Single by Paul Wall

from the album The Peoples Champ
- Released: January 10, 2006
- Recorded: 2005
- Genre: Hip hop, R&B
- Length: 4:38
- Label: Atlantic
- Songwriters: Paul Slayton, Eugene Record
- Producers: Speez, Continuous

Paul Wall singles chronology
| "They Don't Know" (2005) | "Girl" (2006) | "Drive Slow" (2006) |

= Girl (Paul Wall song) =

"Girl" is the third single from Houston rapper Paul Wall's album The Peoples Champ. It samples the song "Oh Girl" by The Chi-Lites. It peaked at number 35 on Billboard Hot 100, making it his highest-charting solo single to date. The video of the single also featured comedian Katt Williams and actress Meagan Good.

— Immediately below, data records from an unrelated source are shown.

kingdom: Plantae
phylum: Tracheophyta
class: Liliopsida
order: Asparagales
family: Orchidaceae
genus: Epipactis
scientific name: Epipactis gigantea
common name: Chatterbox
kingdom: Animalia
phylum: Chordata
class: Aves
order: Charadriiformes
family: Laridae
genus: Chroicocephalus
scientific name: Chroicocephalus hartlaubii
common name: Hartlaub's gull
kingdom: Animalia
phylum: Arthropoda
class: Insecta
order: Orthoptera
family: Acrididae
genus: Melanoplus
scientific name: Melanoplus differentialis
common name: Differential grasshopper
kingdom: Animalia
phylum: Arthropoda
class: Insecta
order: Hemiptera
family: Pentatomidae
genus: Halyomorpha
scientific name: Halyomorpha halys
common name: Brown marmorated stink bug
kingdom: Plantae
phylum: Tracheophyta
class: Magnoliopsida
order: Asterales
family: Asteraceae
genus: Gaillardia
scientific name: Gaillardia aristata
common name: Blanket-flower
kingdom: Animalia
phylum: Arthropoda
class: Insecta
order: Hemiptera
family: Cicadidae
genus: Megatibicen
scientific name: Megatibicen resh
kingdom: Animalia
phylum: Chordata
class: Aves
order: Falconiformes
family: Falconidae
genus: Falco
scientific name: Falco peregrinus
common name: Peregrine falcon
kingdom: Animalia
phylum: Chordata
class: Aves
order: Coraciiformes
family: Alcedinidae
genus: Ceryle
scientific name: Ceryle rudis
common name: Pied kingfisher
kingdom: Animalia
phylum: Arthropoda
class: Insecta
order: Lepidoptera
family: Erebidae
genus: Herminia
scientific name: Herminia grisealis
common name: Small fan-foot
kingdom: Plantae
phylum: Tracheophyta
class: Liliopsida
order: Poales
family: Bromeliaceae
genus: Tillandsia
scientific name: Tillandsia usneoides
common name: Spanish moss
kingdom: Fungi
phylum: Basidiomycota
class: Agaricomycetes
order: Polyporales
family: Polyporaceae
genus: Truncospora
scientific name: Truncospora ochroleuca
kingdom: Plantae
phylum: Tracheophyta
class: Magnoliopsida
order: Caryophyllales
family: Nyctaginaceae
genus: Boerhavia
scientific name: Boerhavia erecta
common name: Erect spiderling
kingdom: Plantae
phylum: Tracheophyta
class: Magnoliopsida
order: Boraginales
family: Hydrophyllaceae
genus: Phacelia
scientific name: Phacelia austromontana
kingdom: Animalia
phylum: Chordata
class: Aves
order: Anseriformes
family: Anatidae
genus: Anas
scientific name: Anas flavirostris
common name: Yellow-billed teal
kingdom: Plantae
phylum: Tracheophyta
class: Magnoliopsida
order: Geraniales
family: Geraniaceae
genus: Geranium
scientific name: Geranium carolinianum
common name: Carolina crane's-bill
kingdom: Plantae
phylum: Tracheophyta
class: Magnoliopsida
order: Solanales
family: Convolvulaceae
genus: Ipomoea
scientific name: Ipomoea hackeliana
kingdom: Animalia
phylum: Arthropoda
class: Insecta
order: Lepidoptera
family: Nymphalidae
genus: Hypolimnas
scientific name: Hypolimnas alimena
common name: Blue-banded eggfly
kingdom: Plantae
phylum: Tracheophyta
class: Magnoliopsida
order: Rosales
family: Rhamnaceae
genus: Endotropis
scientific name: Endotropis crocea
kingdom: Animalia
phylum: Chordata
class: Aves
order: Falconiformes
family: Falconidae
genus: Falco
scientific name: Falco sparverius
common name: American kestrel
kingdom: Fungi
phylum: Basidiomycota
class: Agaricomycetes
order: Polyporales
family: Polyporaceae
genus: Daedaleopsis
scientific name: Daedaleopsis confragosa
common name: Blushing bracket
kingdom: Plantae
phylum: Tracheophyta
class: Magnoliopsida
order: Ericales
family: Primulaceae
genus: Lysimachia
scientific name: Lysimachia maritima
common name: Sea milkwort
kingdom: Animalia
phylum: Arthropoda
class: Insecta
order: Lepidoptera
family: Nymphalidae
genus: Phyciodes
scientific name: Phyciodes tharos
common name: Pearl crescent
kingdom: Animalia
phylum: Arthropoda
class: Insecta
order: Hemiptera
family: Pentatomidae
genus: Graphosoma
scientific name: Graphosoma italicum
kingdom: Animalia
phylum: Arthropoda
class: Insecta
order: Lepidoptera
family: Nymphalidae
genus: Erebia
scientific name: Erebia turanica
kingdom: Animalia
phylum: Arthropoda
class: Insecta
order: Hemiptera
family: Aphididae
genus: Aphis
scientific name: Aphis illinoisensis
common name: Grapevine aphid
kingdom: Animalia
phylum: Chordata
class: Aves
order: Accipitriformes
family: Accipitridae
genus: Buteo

==Commercial performance==
"Girl" debuted on the Billboard Hot 100 the week of March 18, 2006 at number 95. It peaked at number 35 the week of May 20, 2006 and held that position for two weeks. It stayed on the charts for sixteen weeks.

==Charts==

===Weekly charts===

| Chart (2006) | Peak position |
|---|---|
| US Billboard Hot 100 | 35 |
| US Pop Airplay (Billboard) | 21 |
| US Hot R&B/Hip-Hop Songs (Billboard) | 42 |
| US Hot Rap Songs (Billboard) | 7 |
| US Rhythmic (Billboard) | 3 |

===Year-end charts===

| Chart (2006) | Position |
|---|---|
| US Rhythmic (Billboard) | 29 |

==Certifications==

| Region | Certification | Certified units/sales |
| United States (RIAA) | Gold | 500,000^{^} |
^{^} Shipments figures based on certification alone.